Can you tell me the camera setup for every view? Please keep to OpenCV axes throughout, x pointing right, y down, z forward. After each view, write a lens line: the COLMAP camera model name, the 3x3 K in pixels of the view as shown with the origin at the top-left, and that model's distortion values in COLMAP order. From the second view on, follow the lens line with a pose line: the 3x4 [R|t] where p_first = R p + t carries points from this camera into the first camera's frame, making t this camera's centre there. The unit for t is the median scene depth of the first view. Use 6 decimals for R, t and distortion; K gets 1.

+ + +

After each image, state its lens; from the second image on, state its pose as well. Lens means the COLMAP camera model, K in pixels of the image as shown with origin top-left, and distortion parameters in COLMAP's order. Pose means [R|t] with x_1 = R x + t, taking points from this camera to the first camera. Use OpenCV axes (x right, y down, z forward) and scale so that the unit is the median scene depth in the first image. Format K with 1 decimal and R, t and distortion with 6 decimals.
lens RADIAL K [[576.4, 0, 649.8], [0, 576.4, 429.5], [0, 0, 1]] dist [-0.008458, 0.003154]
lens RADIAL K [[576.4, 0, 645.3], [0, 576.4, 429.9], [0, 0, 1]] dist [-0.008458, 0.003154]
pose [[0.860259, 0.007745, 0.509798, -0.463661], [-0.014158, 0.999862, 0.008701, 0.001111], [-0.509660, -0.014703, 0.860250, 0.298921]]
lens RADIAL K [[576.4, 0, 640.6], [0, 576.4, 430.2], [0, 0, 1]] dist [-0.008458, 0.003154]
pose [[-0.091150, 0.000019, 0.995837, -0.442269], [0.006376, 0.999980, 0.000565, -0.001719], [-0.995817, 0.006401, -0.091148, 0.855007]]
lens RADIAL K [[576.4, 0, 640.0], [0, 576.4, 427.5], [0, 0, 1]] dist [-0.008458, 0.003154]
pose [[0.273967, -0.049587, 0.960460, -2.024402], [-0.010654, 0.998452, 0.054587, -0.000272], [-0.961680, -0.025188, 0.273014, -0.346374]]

+ + +

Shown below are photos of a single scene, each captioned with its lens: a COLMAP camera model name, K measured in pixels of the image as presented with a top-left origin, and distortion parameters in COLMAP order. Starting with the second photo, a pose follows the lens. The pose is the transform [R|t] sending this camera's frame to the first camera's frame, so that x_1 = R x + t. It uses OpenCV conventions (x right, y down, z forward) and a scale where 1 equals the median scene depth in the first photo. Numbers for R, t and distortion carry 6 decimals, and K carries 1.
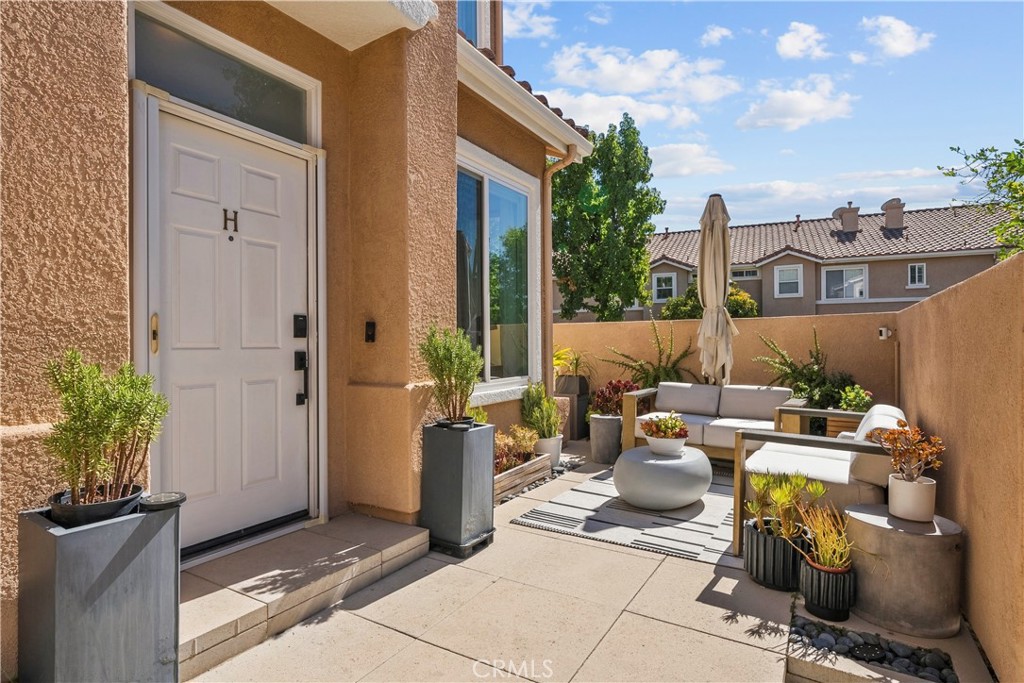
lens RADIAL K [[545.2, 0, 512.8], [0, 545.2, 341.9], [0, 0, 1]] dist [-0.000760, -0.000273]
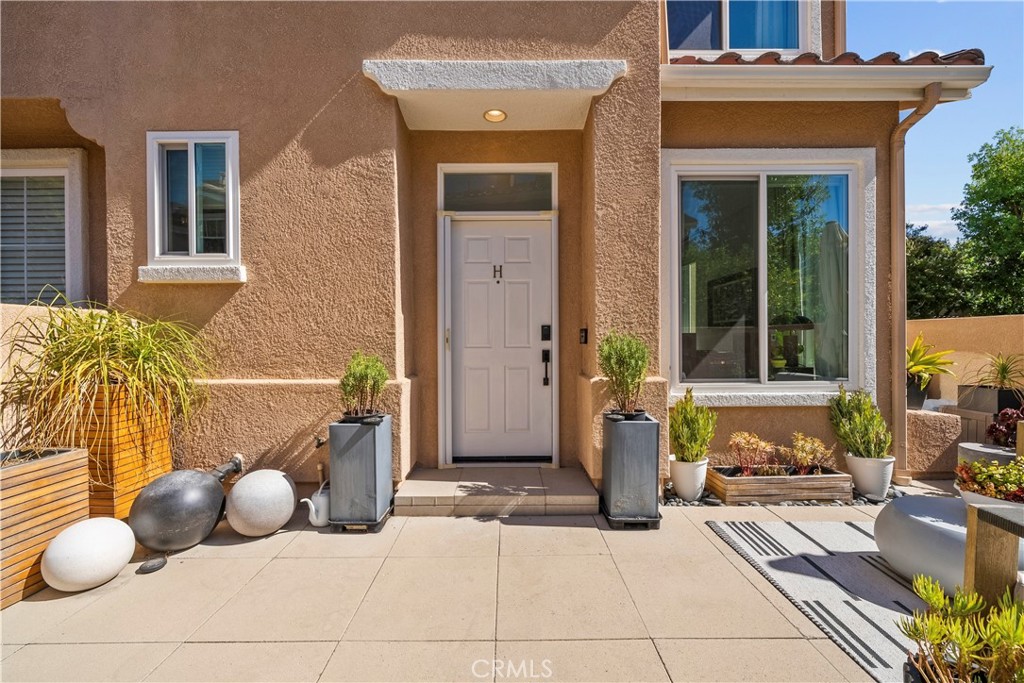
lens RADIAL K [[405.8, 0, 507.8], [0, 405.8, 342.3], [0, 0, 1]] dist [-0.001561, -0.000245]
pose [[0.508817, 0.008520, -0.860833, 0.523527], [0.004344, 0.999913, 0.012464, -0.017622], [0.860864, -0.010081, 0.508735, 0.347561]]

+ + +

Task prompt >>
Which lines in the records above contain the string "image", with case counting? Copy each such line in full.

Answer for the task >>
After each image, state its lens; from the second image on, state its pose as well. Lens means the COLMAP camera model, K in pixels of the image as shown with origin top-left, and distortion parameters in COLMAP's order. Pose means [R|t] with x_1 = R x + t, taking points from this camera to the first camera. Use OpenCV axes (x right, y down, z forward) and scale so that the unit is the median scene depth in the first image. Format K with 1 decimal and R, t and distortion with 6 decimals.
Shown below are photos of a single scene, each captioned with its lens: a COLMAP camera model name, K measured in pixels of the image as presented with a top-left origin, and distortion parameters in COLMAP order. Starting with the second photo, a pose follows the lens. The pose is the transform [R|t] sending this camera's frame to the first camera's frame, so that x_1 = R x + t. It uses OpenCV conventions (x right, y down, z forward) and a scale where 1 equals the median scene depth in the first photo. Numbers for R, t and distortion carry 6 decimals, and K carries 1.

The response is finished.